This page shows you how to use the Pinecone Text Client to encode sparse vectors for use in hybrid search.

To convert your own text corpus to sparse vectors, you can either use BM25 or SPLADE. This guide uses BM25, which is more common.

This feature is in public preview.

Install the Pinecone Text Client

The Pinecone Text Client is a public Python package that provides text utilities designed for seamless integration with Pinecone’s sparse-dense (hybrid) search.

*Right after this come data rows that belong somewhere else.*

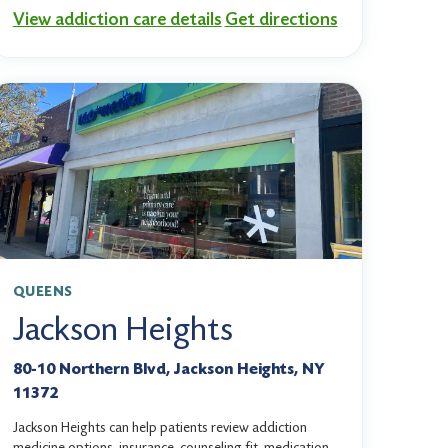
View addiction care details
Get directions
QUEENS
Jackson Heights
80-10 Northern Blvd, Jackson Heights, NY
11372
Jackson Heights can help patients review addiction
medicine options, insurance, counseling fit, medication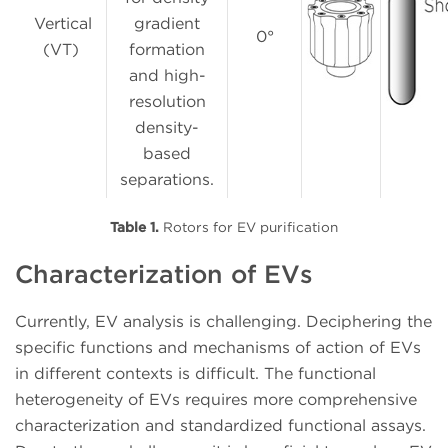
Vertical
gradient
0°
(VT)
formation
and high-
resolution
density-
based
separations.
Table 1.
Rotors for EV purification
Characterization of EVs
Currently, EV analysis is challenging. Deciphering the
specific functions and mechanisms of action of EVs
in different contexts is difficult. The functional
heterogeneity of EVs requires more comprehensive
characterization and standardized functional assays.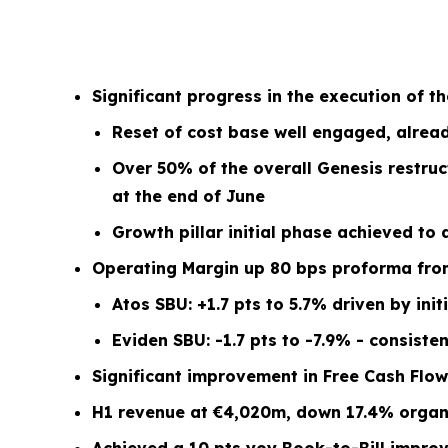
Significant progress in the execution of t
Reset of cost base well engaged, alread
Over 50% of the overall Genesis restruc
at the end of June
Growth pillar initial phase achieved to
Operating Margin up 80 bps proforma from 
Atos SBU: +1.7 pts to 5.7% driven by ini
Eviden SBU: -1.7 pts to -7.9% - consist
Significant improvement in Free Cash Flow
H1 revenue at €4,020m, down 17.4% organic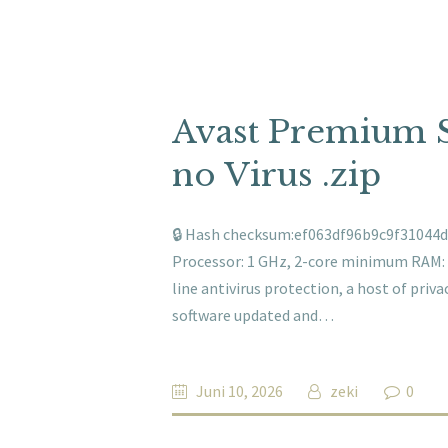
Avast Premium S
no Virus .zip
🔒 Hash checksum:ef063df96b9c9f31044d4
Processor: 1 GHz, 2-core minimum RAM: 4
line antivirus protection, a host of priv
software updated and…
Juni 10, 2026
zeki
0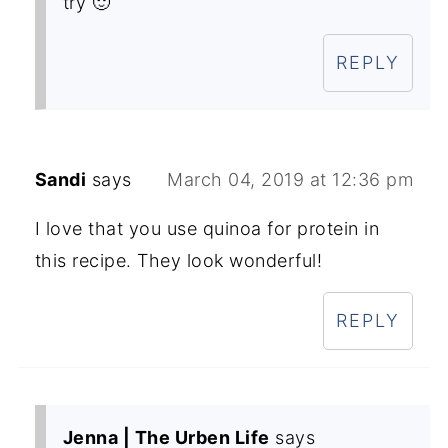
try 🙂
REPLY
Sandi
says
March 04, 2019 at 12:36 pm
I love that you use quinoa for protein in
this recipe. They look wonderful!
REPLY
Jenna | The Urben Life
says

To install the Pinecone Text Client, use the following command:

Shell
pip install pinecone-text

Initialize the encoder and fit the corpus

Before encoding sparse vectors for use in hybrid search, you must initialize the BM25 encoder and fit it to your corpus of documents.

Example

The following example initializes a BM25Encoder object and calls the fit() function on the corpus, formatted as an array of strings.

Python
from pinecone_text.sparse import BM25Encoder

corpus = ["The quick brown fox jumps over the lazy dog",
          "The lazy dog is brown",
          "The fox is brown"]

# Initialize BM25 and fit the corpus.
bm25 = BM25Encoder()
bm25.fit(corpus)

If you want to use the default parameters for BM25Encoder, you can call the default method. The default parameters were fitted on the MS MARCO passage ranking dataset.

Example

Python
bm25 = BM25Encoder.default()

Encode documents for Pinecone

After the encoder is initialized and fit, you can encode documents as sparse vectors.

Example

The following example encodes a new document as a sparse vector for upsert to a Pinecone index.

Python
doc_sparse_vector = bm25.encode_documents("The brown fox is quick")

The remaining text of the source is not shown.